Configuration Reference¶
Formatter Mode¶
Controls how retrieved memories are formatted for the prompt:
| Mode | Style |
|---|---|
| Shadow | Prose-register context with "do not recite" instructions (default) |
| Attributed | Each memory labeled with source and salience |
| Clinical | Bullet-point factual summaries |
| Minimal | Raw content, minimal formatting |
Decay Settings¶
Memories lose relevance over time through a decay function:
| Setting | Description |
|---|---|
| Half-Life (turns) | After this many messages, a memory's recency score halves |
| Reinforcement Weight | How much retrieval boosts a memory's score (prevents useful memories from decaying) |
| Core Memory Threshold | Salience score above which a memory becomes a protected "core memory" |
| Core Memory Flags | Narrative flags that automatically mark a memory as core (e.g., death, promise) |
Entity Pruning¶
Keeps the entity graph bounded:
| Setting | Description |
|---|---|
| Enabled | Toggle automatic pruning |
| Stale After (messages) | Entities not seen for this many messages get archived |
| Min Confidence | Minimum extraction confidence to create new entities |
Protected Terms¶
The entity whitelist lets you specify proper nouns that should always be recognized as entities, even if they look like common words.
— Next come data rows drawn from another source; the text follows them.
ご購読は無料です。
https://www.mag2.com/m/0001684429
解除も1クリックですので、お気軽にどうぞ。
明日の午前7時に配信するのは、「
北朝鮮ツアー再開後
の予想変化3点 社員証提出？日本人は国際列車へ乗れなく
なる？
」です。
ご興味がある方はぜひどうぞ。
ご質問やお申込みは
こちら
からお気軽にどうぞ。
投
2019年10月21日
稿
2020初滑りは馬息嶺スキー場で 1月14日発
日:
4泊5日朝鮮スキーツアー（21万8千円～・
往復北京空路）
Useful for fantasy names that might be filtered out.
Tips¶
Rebuild after changing settings
If you change chunking parameters or enable the sidecar, click Rebuild to reprocess all chunks. The cortex detects stale data automatically on the next generation, but a manual rebuild ensures immediate freshness.
Delete bad entities early
If you spot an incorrectly extracted entity (like a common word being tracked as a character), delete it from the Memory panel. This prevents it from accumulating relationships and facts that pollute the graph.
Pair with Loom Summary
The cortex excels at granular recall (specific moments, entity facts, relationships). Loom Summary provides a structured overview of the whole story. Use both for comprehensive long-term coherence.
Sidecar model selection
For the sidecar, prioritize speed and cost over creativity. Models like Gemini Flash, Haiku, or GPT-4o-mini work well — the sidecar does structured extraction, not creative writing.
Check the Stats tab
The Stats tab shows whether salience records are sourced from "heuristic" or "sidecar". After a rebuild with a sidecar configured, you should see "sidecar" entries. If everything still shows "heuristic", check that your sidecar connection is configured correctly.